More frequently, however, Moore’s writing is highly entertaining. Why shouldn’t the apocalypse (or the “Sparklepocalypse” as Isobel terms it) be glitter-drenched and driven by a linguist-turned-god? Isobel narrates the mind-bending events with snarky comments and a healthy amount of self-esteem, never missing a chance to express her hatred for dubstep. We are also introduced to an array of fascinating “real-world” concepts in the fields of linguistics and computer science as well as details from the video gaming world. Sometimes Moore takes a moment to explain these ideas, as he does with phonemes and morphemes; other times, however, I was left scratching my head while trying to Google what deep neural networks and checksum algorithms are. What I did gather from these forays was that I understand technology about as much as I understand magic. Perhaps that is Moore’s point.

Conceptually, Battle of the Linguist Mages asks a lot from its readers, which I found to be both a weakness and a strength. You need a lot of faith in the story and its characters to follow Isobel as she zig-zags from video game tester to marketing executive to linguist prodigy to anarchist rebel to an actual goddess, and sometimes that faith is not easy to sustain. But the holes in the tapestry also allow for fun speculation that gives the novel a life outside of its own pages, encouraging you to develop your own theories and ideas. 

Some questions Moore leaves to us: What exactly is the logosphere? Moore is vague in his descriptions beyond the fact that it is where all human ideas and creativity have accumulated, and in the looseness of his descriptions you can outfit your own epic space battles and highways to 2001: A Space Odyssey-type monoliths. Why does Violet Parker, Empress of California, choose to overthrow the US government? She is painted as a merciless supervillain with surprisingly understandable motives as she implements socialized medicine and redistributes profits from Apple, Google, and Facebook to create a universal basic income for her citizens. Why is Alexander Reece so hell-bent on becoming a god? Why is there a mega-church with thousands of followers that believes in Gorvod the lizard god? Who is the Auditor, and how was this entity able to trigger the apocalypse? I could list many more questions. My point is that the answers are probably whatever you want them to be, because that’s pretty much how Moore writes this story, and that’s all a part of the fun.

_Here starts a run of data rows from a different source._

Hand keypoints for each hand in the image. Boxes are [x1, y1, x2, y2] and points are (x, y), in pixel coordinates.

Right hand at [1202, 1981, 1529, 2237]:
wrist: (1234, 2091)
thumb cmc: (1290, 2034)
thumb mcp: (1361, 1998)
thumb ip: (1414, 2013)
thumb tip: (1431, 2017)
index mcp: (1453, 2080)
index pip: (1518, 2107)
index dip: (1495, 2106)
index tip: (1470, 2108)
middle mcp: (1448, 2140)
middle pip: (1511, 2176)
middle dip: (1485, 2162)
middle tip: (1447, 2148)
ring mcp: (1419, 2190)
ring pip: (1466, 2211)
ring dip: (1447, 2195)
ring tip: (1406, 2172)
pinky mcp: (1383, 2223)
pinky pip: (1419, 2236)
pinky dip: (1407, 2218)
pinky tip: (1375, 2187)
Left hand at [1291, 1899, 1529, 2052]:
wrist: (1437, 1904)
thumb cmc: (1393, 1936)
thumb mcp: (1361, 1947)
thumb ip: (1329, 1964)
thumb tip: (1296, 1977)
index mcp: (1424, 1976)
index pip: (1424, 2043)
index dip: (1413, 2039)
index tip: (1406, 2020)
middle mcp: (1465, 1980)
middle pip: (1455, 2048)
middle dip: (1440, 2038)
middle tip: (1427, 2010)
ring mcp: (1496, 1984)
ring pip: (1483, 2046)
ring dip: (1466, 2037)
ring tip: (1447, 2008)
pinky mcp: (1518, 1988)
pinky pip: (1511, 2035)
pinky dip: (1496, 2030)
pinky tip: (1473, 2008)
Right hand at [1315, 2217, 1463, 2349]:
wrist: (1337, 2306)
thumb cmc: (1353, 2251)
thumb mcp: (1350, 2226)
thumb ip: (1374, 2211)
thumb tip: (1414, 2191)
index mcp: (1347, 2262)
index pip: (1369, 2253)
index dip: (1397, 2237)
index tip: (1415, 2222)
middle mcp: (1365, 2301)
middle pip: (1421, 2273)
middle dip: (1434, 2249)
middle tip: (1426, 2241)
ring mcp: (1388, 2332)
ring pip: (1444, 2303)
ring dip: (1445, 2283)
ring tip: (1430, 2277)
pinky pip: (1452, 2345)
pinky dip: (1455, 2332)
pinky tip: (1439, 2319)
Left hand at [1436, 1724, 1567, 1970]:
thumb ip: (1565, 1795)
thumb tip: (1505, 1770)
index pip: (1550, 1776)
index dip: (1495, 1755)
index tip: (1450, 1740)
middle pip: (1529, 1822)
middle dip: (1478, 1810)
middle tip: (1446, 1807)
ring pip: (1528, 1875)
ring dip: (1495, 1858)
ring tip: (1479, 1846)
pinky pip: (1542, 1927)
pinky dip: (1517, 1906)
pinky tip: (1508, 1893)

Battle of the Linguist Mages, like the roller coaster it is, has its ups and downs. But chief among its strengths is its amazing creativity, which knits together a sparkling, glittering quilt of insane events and mind-bending concepts, making this read quite the epic journey. There are, however, quite a few major events, concepts, and characters that remain tragically unexplained or underdeveloped, but these also speak to the enormous potential of the novel’s ideas: quirky and extravagant, Battle of the Linguist Mages leaves you wanting more.